---------- EXCERPT TO READ ----------

- Stylistic origins: Acid house; trance;
- Cultural origins: Late 1980s, Europe
- Derivative forms: Hard trance

= Acid trance =

Subgenre of trance music

Acid trance is a genre of trance music that emerged in the late 1980s, focusing on using the acid sound. The trademark sound of "acid" is produced with a Roland TB-303 by playing a sequenced melody while altering the instrument's filter cutoff frequency, resonance, envelope modulation, and accent controls. This real-time tone adjustment was not part of the instrument's original intended operation. Acid trance is the best known form of trance music in Belgium. The form was first showcased at the popular Antwerp Rave 24 in Belgium, and has created four national number one singles in the country since.

Acid trance may be considered a descendant of acid house, since the genre of trance had not yet been invented during the advent of acid house (or acidhouse).

Acid trance is typically a faster tempo than acid house music, which is a genre that came before the birth of trance. This specific subgenre has a more simplistic approach to arrangement than the trance music commonly associated with the late 1990s.

The first volumes of Trancemaster compilations contains a few tracks in acid trance style, just as classic trance tracks. The difference is, while acid trance tracks focus more on the changing TB-303 lines, classic trance (e.g. Dance 2 Trance, Cosmic Baby, Age of Love, and Jam & Spoon) tracks are more atmospheric, they use "softer" synth-lines, often strings and other ambient music elements. The line between these two styles is quite blurred; they also emerged about the same time.

---------- ROWS ----------

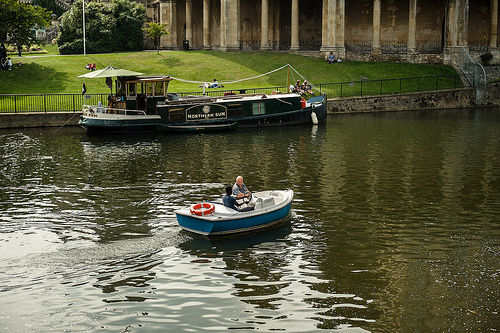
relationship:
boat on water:
[176, 188, 293, 237] [2, 104, 499, 332]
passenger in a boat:
[233, 175, 248, 198] [176, 188, 293, 237]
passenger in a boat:
[222, 186, 250, 211] [176, 188, 293, 237]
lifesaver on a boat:
[189, 203, 213, 217] [176, 188, 293, 237]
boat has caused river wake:
[176, 188, 293, 237] [4, 184, 328, 327]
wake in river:
[4, 184, 328, 327] [2, 104, 499, 332]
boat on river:
[78, 64, 328, 132] [2, 104, 499, 332]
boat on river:
[176, 188, 293, 237] [2, 104, 499, 332]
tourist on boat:
[233, 175, 248, 198] [176, 188, 293, 237]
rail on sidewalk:
[0, 72, 474, 113] [0, 86, 475, 134]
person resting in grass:
[328, 52, 337, 63] [0, 48, 462, 114]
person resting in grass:
[199, 78, 216, 89] [0, 48, 462, 114]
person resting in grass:
[85, 63, 96, 69] [0, 48, 462, 114]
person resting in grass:
[4, 57, 11, 69] [0, 48, 462, 114]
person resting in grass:
[300, 81, 315, 95] [0, 48, 462, 114]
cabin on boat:
[114, 74, 173, 114] [78, 64, 328, 132]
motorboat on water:
[176, 188, 293, 237] [2, 104, 499, 332]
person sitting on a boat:
[233, 175, 248, 198] [176, 188, 293, 237]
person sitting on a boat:
[222, 186, 250, 211] [176, 188, 293, 237]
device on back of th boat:
[189, 203, 213, 217] [176, 188, 293, 237]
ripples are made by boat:
[4, 184, 328, 327] [176, 188, 293, 237]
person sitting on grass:
[328, 52, 337, 63] [0, 48, 462, 114]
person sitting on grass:
[199, 78, 216, 89] [0, 48, 462, 114]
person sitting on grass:
[85, 63, 96, 69] [0, 48, 462, 114]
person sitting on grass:
[4, 57, 11, 69] [0, 48, 462, 114]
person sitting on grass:
[300, 81, 315, 95] [0, 48, 462, 114]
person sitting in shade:
[4, 57, 11, 69] [2, 62, 69, 101]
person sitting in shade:
[328, 52, 337, 63] [196, 50, 467, 94]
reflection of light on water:
[0, 131, 372, 332] [2, 104, 499, 332]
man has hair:
[233, 175, 248, 198] [236, 175, 244, 181]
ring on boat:
[189, 203, 213, 217] [176, 188, 293, 237]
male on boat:
[233, 175, 248, 198] [176, 188, 293, 237]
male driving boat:
[222, 186, 250, 211] [176, 188, 293, 237]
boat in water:
[78, 64, 328, 132] [2, 104, 499, 332]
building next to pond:
[141, 2, 499, 64] [2, 104, 499, 332]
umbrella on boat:
[78, 65, 145, 77] [78, 64, 328, 132]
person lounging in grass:
[300, 81, 315, 95] [0, 48, 462, 114]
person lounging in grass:
[85, 63, 96, 69] [0, 48, 462, 114]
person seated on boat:
[233, 175, 248, 198] [176, 188, 293, 237]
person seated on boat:
[222, 186, 250, 211] [176, 188, 293, 237]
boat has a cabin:
[78, 64, 328, 132] [114, 74, 173, 114]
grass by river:
[0, 48, 462, 114] [2, 104, 499, 332]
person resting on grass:
[4, 57, 11, 69] [0, 48, 462, 114]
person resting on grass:
[85, 63, 96, 69] [0, 48, 462, 114]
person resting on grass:
[199, 78, 216, 89] [0, 48, 462, 114]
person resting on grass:
[328, 52, 337, 63] [0, 48, 462, 114]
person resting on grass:
[300, 81, 315, 95] [0, 48, 462, 114]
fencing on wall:
[0, 72, 474, 113] [0, 86, 475, 134]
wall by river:
[0, 86, 475, 134] [2, 104, 499, 332]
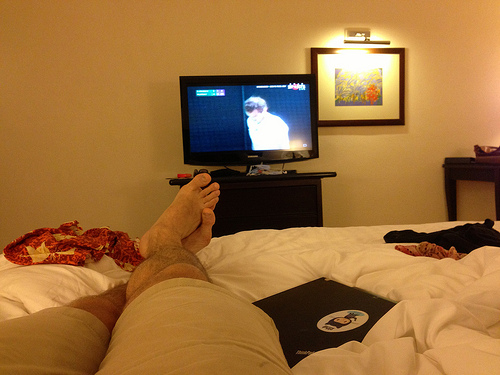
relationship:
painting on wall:
[312, 47, 408, 126] [3, 1, 498, 242]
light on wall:
[343, 25, 391, 46] [3, 1, 498, 242]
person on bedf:
[1, 173, 276, 373] [2, 217, 497, 374]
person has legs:
[1, 173, 276, 373] [3, 173, 274, 373]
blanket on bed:
[0, 221, 498, 372] [3, 221, 496, 374]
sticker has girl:
[316, 308, 369, 332] [328, 311, 363, 329]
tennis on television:
[187, 85, 310, 151] [177, 74, 318, 165]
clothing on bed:
[0, 217, 139, 274] [3, 221, 496, 374]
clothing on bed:
[386, 218, 499, 257] [3, 221, 496, 374]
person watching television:
[1, 173, 276, 373] [177, 74, 318, 165]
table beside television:
[443, 156, 499, 221] [177, 74, 318, 165]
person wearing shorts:
[1, 173, 276, 373] [0, 286, 285, 371]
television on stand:
[177, 74, 318, 165] [173, 171, 337, 231]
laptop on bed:
[249, 271, 402, 367] [3, 221, 496, 374]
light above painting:
[343, 25, 391, 46] [312, 47, 408, 126]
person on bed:
[1, 173, 276, 373] [3, 221, 496, 374]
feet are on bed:
[137, 170, 220, 260] [3, 221, 496, 374]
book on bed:
[249, 271, 402, 367] [3, 221, 496, 374]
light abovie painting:
[343, 25, 391, 46] [312, 47, 408, 126]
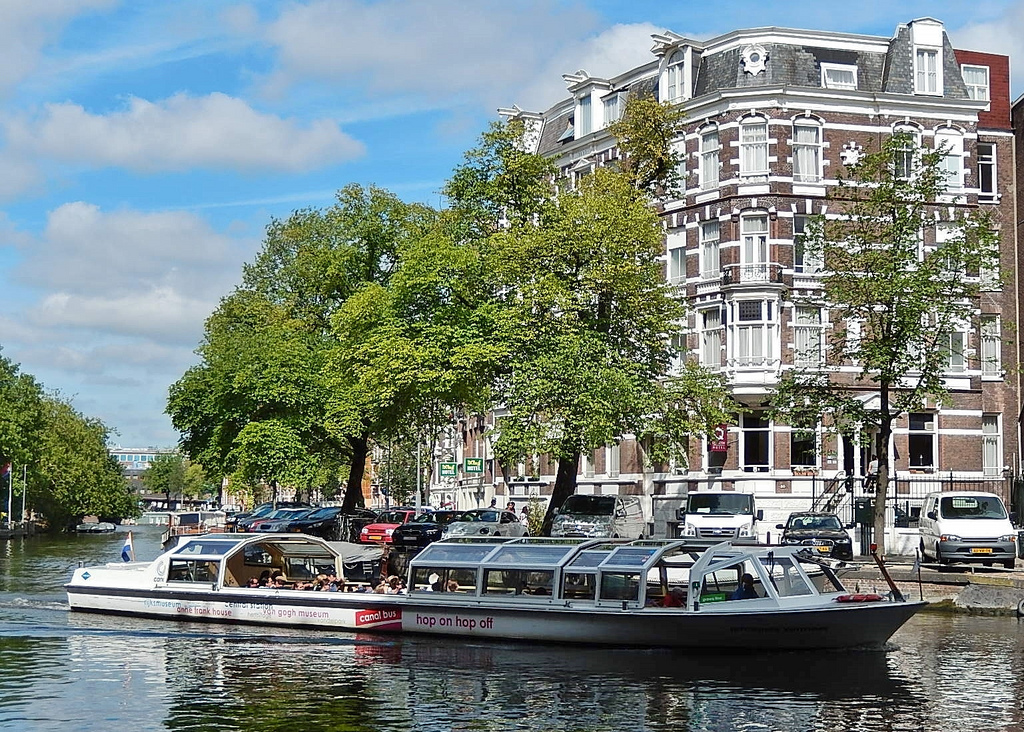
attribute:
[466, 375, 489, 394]
leaves — green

----------

- **SHORT PROBLEM A**
Answer these questions about the acid trance text:
(i) Which instrument produces the trademark "acid" sound?
(ii) At which event was the form first showcased?
(iii) How does the tempo of acid trance typically compare with that of acid house music?
- **SHORT PROBLEM B**
Reproduce everything in the acid trance text from "Acid trance may" down to "the same time.".

- **COMPLETE OUTPUT A**
(i) A Roland TB-303.
(ii) The Antwerp Rave 24 in Belgium.
(iii) Acid trance is typically faster.

- **COMPLETE OUTPUT B**
Acid trance may be considered a descendant of acid house, since the genre of trance had not yet been invented during the advent of acid house (or acidhouse).

Acid trance is typically a faster tempo than acid house music, which is a genre that came before the birth of trance. This specific subgenre has a more simplistic approach to arrangement than the trance music commonly associated with the late 1990s.

The first volumes of Trancemaster compilations contains a few tracks in acid trance style, just as classic trance tracks. The difference is, while acid trance tracks focus more on the changing TB-303 lines, classic trance (e.g. Dance 2 Trance, Cosmic Baby, Age of Love, and Jam & Spoon) tracks are more atmospheric, they use "softer" synth-lines, often strings and other ambient music elements. The line between these two styles is quite blurred; they also emerged about the same time.